Bedwell Bayfront Park entrance improvements

Bedwell Bayfront Park entrance prelim design (1)
The Bedwell Bayfront Park entrance improvements project will reconfigure the park entrance to increase public awareness and visibility of the park, create an attractive entry experience, and improve access to the available recreational resources to accommodate a growing population and user demand. Specific elements of the project include:

  • Reconstruction of the entrance road to incorporate a vehicle roundabout, new automatic park entrance gates, and green infrastructure improvements, where feasible;
  • Raise the elevation of the road above the 100-year tidal flood elevation plus additional elevation to accommodate future sea level rise;
  • A new park entrance sign at the Marsh Road and Bayfront Expressway intersection to clearly identify the park name and increase visibility from all directions of travel;
  • A new pedestrian entry plaza including an ADA-compliant curb ramp that will connect planned pedestrian sidewalk improvements along Haven Avenue and Marsh Road with the Park entry trails and an existing segment of the Bay Trail; and
  • Reconstruction of an existing pedestrian and bicycle multi-use path, designated as Bay Trail and connecting a segment of Bay Trail, along Bayfront Expressway with the portion of Bay Trail around the perimeter of Bedwell Bayfront Park.

Background

Bedwell Bayfront Park is the City’s largest park, consisting of approximately 160 acres, and is the only City-owned open space on the San Francisco Bay. Originally a sanitary landfill, construction of Bedwell Bayfront Park was completed in 1995. Currently, the park is designed as a passive open space with minimal improvements, including bike/pedestrian trails and restrooms. Users enjoy “passive-recreation” through activities that include hiking, running, bicycling, dog walking, bird watching, kite flying and photography. Staff manage and maintain the park grounds as well as the landfill components, which include a gas and leachate collection system and a flare.

In May 2015, the City Council nominated portions of baylands in Menlo Park and East Palo Alto as a Priority Conservation Area in coordination with the City of East Palo Alto and the Midpeninsula Regional Open Space District. In its simplest form, a priority conservation area (PCA) identifies portions of land that represent regionally significant open space areas that have conservation, restoration and/or recreation value and positions those areas for access to potential funding sources.

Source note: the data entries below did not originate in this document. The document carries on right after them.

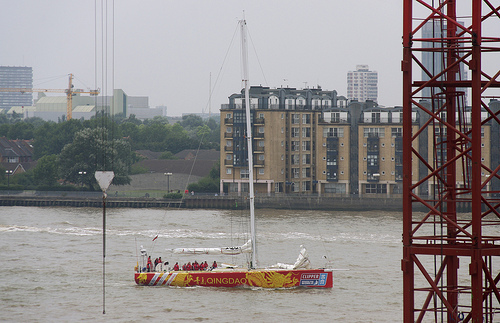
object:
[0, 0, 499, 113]
sky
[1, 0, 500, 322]
scene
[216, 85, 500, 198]
building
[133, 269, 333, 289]
boat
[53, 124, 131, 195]
tree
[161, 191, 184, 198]
leaves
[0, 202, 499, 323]
water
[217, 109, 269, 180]
wall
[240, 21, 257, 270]
pole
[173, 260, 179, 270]
people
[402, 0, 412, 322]
post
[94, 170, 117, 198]
sign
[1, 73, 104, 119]
crane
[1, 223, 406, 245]
wake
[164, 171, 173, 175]
light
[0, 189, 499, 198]
street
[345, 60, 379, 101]
building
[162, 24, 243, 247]
string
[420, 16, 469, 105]
building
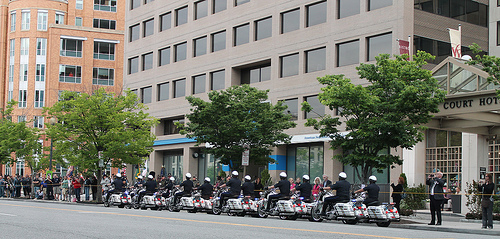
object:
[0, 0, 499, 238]
picture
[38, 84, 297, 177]
trees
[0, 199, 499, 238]
street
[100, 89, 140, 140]
leaves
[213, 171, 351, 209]
police officers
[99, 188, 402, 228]
motorcycles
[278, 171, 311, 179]
helmets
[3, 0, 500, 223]
buildings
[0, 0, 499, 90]
background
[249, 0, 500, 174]
building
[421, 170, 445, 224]
man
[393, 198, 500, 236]
sidewalk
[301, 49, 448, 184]
tree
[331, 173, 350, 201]
man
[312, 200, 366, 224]
motorcycle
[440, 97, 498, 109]
letters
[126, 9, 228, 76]
windows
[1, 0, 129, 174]
building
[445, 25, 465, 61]
banner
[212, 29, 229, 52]
window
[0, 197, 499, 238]
road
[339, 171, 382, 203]
motorists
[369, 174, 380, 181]
helmet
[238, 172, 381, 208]
people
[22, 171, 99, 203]
people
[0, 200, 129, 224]
lines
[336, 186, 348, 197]
black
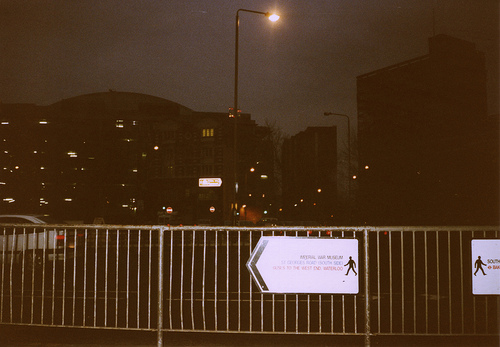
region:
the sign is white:
[234, 228, 404, 329]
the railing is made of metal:
[74, 223, 178, 326]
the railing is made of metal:
[204, 210, 293, 345]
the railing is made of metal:
[338, 213, 473, 345]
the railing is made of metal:
[150, 200, 260, 345]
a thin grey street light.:
[223, 0, 288, 173]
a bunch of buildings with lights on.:
[0, 80, 195, 223]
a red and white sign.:
[190, 170, 230, 195]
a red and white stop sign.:
[157, 201, 178, 224]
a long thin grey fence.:
[1, 217, 236, 344]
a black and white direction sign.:
[244, 237, 365, 294]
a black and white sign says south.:
[456, 227, 498, 307]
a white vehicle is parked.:
[1, 191, 99, 286]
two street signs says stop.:
[152, 197, 237, 229]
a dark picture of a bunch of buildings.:
[0, 0, 499, 345]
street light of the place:
[228, 6, 287, 120]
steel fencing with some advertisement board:
[36, 225, 499, 324]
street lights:
[39, 123, 339, 216]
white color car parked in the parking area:
[3, 187, 71, 272]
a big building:
[353, 40, 493, 215]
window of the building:
[192, 125, 217, 142]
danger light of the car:
[56, 228, 66, 250]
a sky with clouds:
[268, 38, 340, 98]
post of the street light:
[230, 61, 243, 222]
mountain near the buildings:
[85, 90, 181, 137]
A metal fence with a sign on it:
[6, 215, 427, 342]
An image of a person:
[338, 252, 360, 281]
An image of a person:
[468, 244, 490, 284]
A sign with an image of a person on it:
[254, 234, 365, 296]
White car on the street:
[13, 221, 93, 266]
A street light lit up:
[215, 2, 287, 234]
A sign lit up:
[196, 174, 228, 189]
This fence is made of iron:
[10, 218, 171, 336]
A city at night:
[75, 78, 346, 234]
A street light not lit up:
[312, 104, 359, 176]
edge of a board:
[286, 224, 313, 247]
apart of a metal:
[144, 300, 163, 321]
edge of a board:
[274, 278, 294, 295]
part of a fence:
[221, 308, 237, 325]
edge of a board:
[291, 287, 311, 307]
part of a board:
[257, 275, 292, 317]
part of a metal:
[155, 275, 165, 293]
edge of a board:
[282, 283, 294, 295]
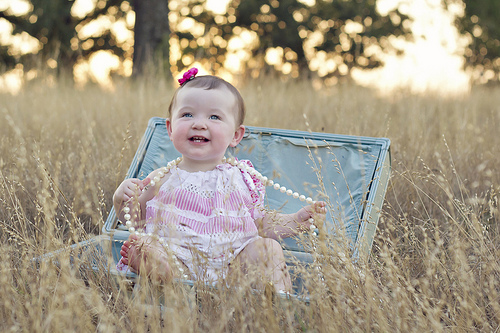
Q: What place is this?
A: It is a field.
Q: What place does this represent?
A: It represents the field.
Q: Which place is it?
A: It is a field.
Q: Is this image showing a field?
A: Yes, it is showing a field.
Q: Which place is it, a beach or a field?
A: It is a field.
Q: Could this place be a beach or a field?
A: It is a field.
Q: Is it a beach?
A: No, it is a field.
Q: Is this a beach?
A: No, it is a field.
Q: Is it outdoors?
A: Yes, it is outdoors.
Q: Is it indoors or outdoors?
A: It is outdoors.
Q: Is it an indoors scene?
A: No, it is outdoors.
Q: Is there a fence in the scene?
A: No, there are no fences.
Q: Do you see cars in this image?
A: No, there are no cars.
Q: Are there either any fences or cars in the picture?
A: No, there are no cars or fences.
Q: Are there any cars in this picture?
A: No, there are no cars.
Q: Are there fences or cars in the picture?
A: No, there are no cars or fences.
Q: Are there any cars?
A: No, there are no cars.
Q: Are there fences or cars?
A: No, there are no cars or fences.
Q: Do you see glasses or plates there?
A: No, there are no glasses or plates.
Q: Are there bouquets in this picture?
A: No, there are no bouquets.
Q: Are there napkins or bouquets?
A: No, there are no bouquets or napkins.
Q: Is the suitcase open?
A: Yes, the suitcase is open.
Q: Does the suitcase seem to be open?
A: Yes, the suitcase is open.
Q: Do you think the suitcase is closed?
A: No, the suitcase is open.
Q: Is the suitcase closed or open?
A: The suitcase is open.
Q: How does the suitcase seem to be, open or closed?
A: The suitcase is open.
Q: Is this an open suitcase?
A: Yes, this is an open suitcase.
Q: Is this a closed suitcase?
A: No, this is an open suitcase.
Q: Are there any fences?
A: No, there are no fences.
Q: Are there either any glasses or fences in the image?
A: No, there are no fences or glasses.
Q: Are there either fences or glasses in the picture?
A: No, there are no fences or glasses.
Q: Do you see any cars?
A: No, there are no cars.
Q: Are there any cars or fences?
A: No, there are no cars or fences.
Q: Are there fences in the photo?
A: No, there are no fences.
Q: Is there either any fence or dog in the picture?
A: No, there are no fences or dogs.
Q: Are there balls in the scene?
A: No, there are no balls.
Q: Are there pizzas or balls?
A: No, there are no balls or pizzas.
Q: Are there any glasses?
A: No, there are no glasses.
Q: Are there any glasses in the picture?
A: No, there are no glasses.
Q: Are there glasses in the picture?
A: No, there are no glasses.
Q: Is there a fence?
A: No, there are no fences.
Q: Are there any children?
A: Yes, there is a child.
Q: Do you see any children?
A: Yes, there is a child.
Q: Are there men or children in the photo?
A: Yes, there is a child.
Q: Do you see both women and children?
A: No, there is a child but no women.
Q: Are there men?
A: No, there are no men.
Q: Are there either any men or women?
A: No, there are no men or women.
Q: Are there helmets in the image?
A: No, there are no helmets.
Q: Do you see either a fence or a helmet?
A: No, there are no helmets or fences.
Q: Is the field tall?
A: Yes, the field is tall.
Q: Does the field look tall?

The Menlo Park and East Palo Alto Baylands PCA was subsequently approved by the Association of Bay Area Governments. Bedwell Bayfront Park is within the designated PCA.

The City Council adopted the Bedwell Bayfront Park master plan in November 2017. The master plan included recommendations to enhance the park entrance to make it a more pleasant experience and create a sense of arrival.

In November 2018, staff developed a preliminary project design based on community input received during the master plan process. The design was refined based on a review of site constraints and pedestrian, bicycle and vehicular access requirements.

In January 2019, the Metropolitan Transportation Commission (MTC) issued a call for grant funding proposals for projects that improved the conservation, restoration, and/or recreational value of areas within or connected to designated PCAs. Staff submitted a PCA grant proposal for the project in July 2019. In December 2019, staff was notified that MTC had approved a grant award in the amount of $520,000 for the project. 


Current status


The project is currently in the initial design development phase, consisting of site investigative work, environmental review and assessment, and further plan refinement.

Project construction is anticipated to begin in late 2022.